Quick finance lesson, everyone wants to be sr debt. If 4 banks offer 250m sr only debt on ****ty terms, saying “oversubscribed” is highly disingenuous. This is the best case of what happened.
TSLA showing cracks? Quote
02-06-2019 , 10:30 AM
"He didn't get as much money as he wanted, but he could have gotten more if he wanted"

Not exactly the most cogent take
TSLA showing cracks? Quote
02-06-2019 , 11:58 AM
Quote:
Originally Posted by grizy
The SpaceX raise wasn't a fail. Elon didn't get as much as he wanted but he still got quarter a billion for SpaceX... and it was oversubscribed enough Elon definitely could have raised 500+m if he wanted.

The story however is still illustrative.
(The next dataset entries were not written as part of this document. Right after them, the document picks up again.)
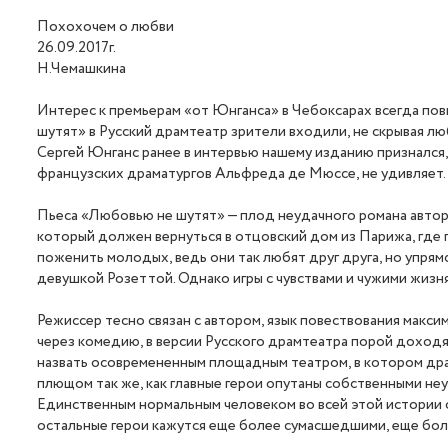
Похохочем о любви
26.09.2017г.
Н.Чемашкина
Интерес к премьерам «от Юнганса» в Чебоксарах всегда пов
шутят» в Русский драмтеатр зрители входили, не скрывая л
Сергей Юнганс ранее в интервью нашему изданию признался, 
французских драматургов Альфреда де Мюссе, не удивляет.
Пьеса «Любовью не шутят» — плод неудачного романа автора
который должен вернуться в отцовский дом из Парижа, где 
поженить молодых, ведь они так любят друг друга, но упрям
девушкой Розеттой. Однако игры с чувствами и чужими жизн
Режиссер тесно связан с автором, язык повествования макс
через комедию, в версии Русского драмтеатра порой доход
назвать осовремененным площадным театром, в котором дра
плющом так же, как главные герои опутаны собственными неу
Единственным нормальным человеком во всей этой истории 
остальные герои кажутся еще более сумасшедшими, еще бо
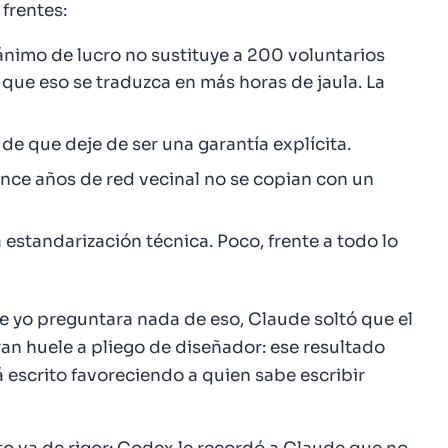
frentes:
nimo de lucro no sustituye a 200 voluntarios
n que eso se traduzca en más horas de jaula. La
de que deje de ser una garantía explícita.
nce años de red vecinal no se copian con un
 estandarización técnica. Poco, frente a todo lo
ue yo preguntara nada de eso, Claude soltó que el
ran
huele a pliego de diseñador
: ese resultado
 escrito favoreciendo a quien sabe escribir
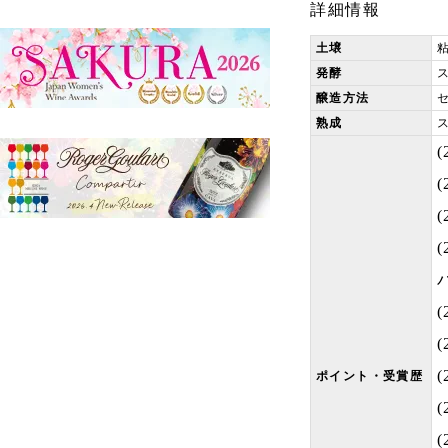
詳細情報
土壌
発酵
醸造方法
セ
熟成
(
(
(
(
ポイント・受賞歴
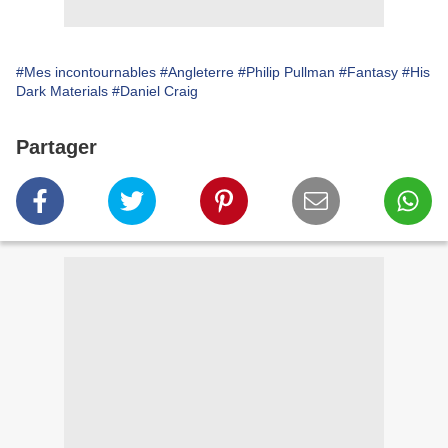
#Mes incontournables
#Angleterre
#Philip Pullman
#Fantasy
#His
Dark Materials
#Daniel Craig
Partager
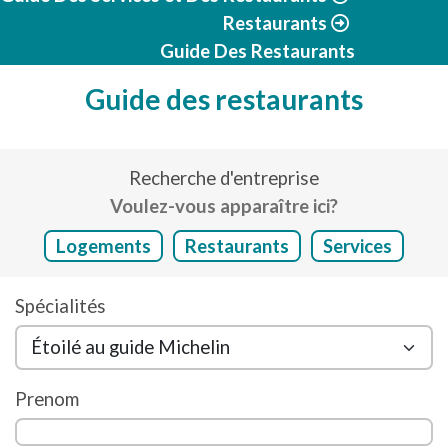
Restaurants
Guide Des Restaurants
Guide des restaurants
Recherche d'entreprise
Voulez-vous apparaître ici?
Logements
Restaurants
Services
Spécialités
Prenom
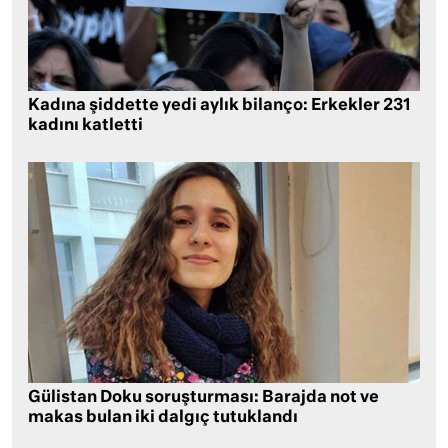
Kadına şiddette yedi aylık bilanço: Erkekler 231
kadını katletti
Gülistan Doku soruşturması: Barajda not ve
makas bulan iki dalgıç tutuklandı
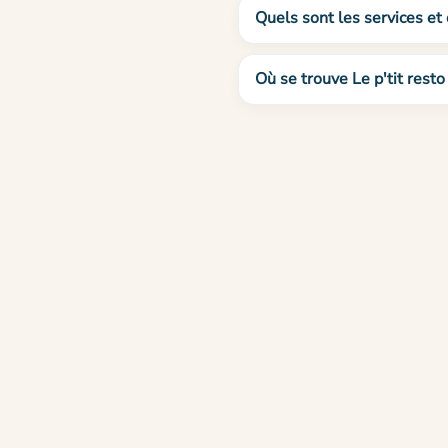
Quels sont les services et 
Où se trouve Le p'tit rest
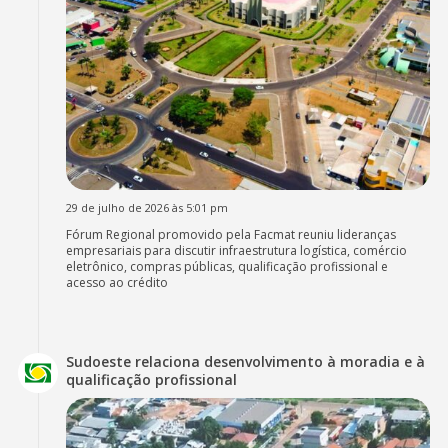
29 de julho de 2026 às 5:01 pm
Fórum Regional promovido pela Facmat reuniu lideranças
empresariais para discutir infraestrutura logística, comércio
eletrônico, compras públicas, qualificação profissional e
acesso ao crédito
Sudoeste relaciona desenvolvimento à moradia e à
qualificação profissional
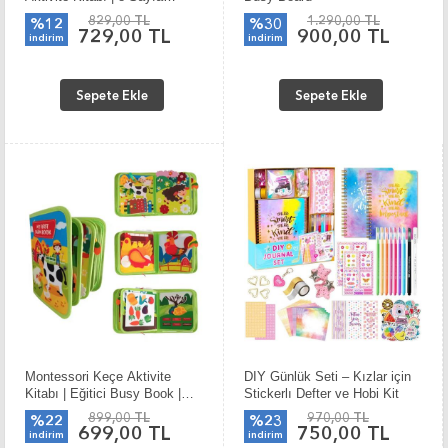
Dinazor Temalı
829,00 TL
1.290,00 TL
%12
%30
729,00 TL
900,00 TL
indirim
indirim
Sepete Ekle
Sepete Ekle
Montessori Keçe Aktivite
DIY Günlük Seti – Kızlar için
Kitabı | Eğitici Busy Book |
Stickerlı Defter ve Hobi Kit
Çiftlik Temalı | İnce Motor
899,00 TL
970,00 TL
%22
%23
Gelişim Oyuncağı
699,00 TL
750,00 TL
indirim
indirim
It shows Wall Street still wants to invest in Musk
I don't really get this take.

The facts:

1. Tries to get $750 million of loans on wide terms
2. Their long time partner bank Goldman Sachs drops them part way through the process, which is unheard of in the business
3. Ends up with $250 million with terms, even while offering 425 basis points above par:
Quote:
SpaceX failed to raise the full $750 million it sought from lenders, it settled for $250 million at a borrowing rate of LIBOR + 425 basis points
4. Lays off 10% of workforce soon after, hurting various expansion plans, then backs out real estate lease, while the CEO sends an email about avoiding bankruptcy.

I'm not seeing a healthy view of SpaceX among the banks.

Last edited by ToothSayer; 02-06-2019 at 12:22 PM.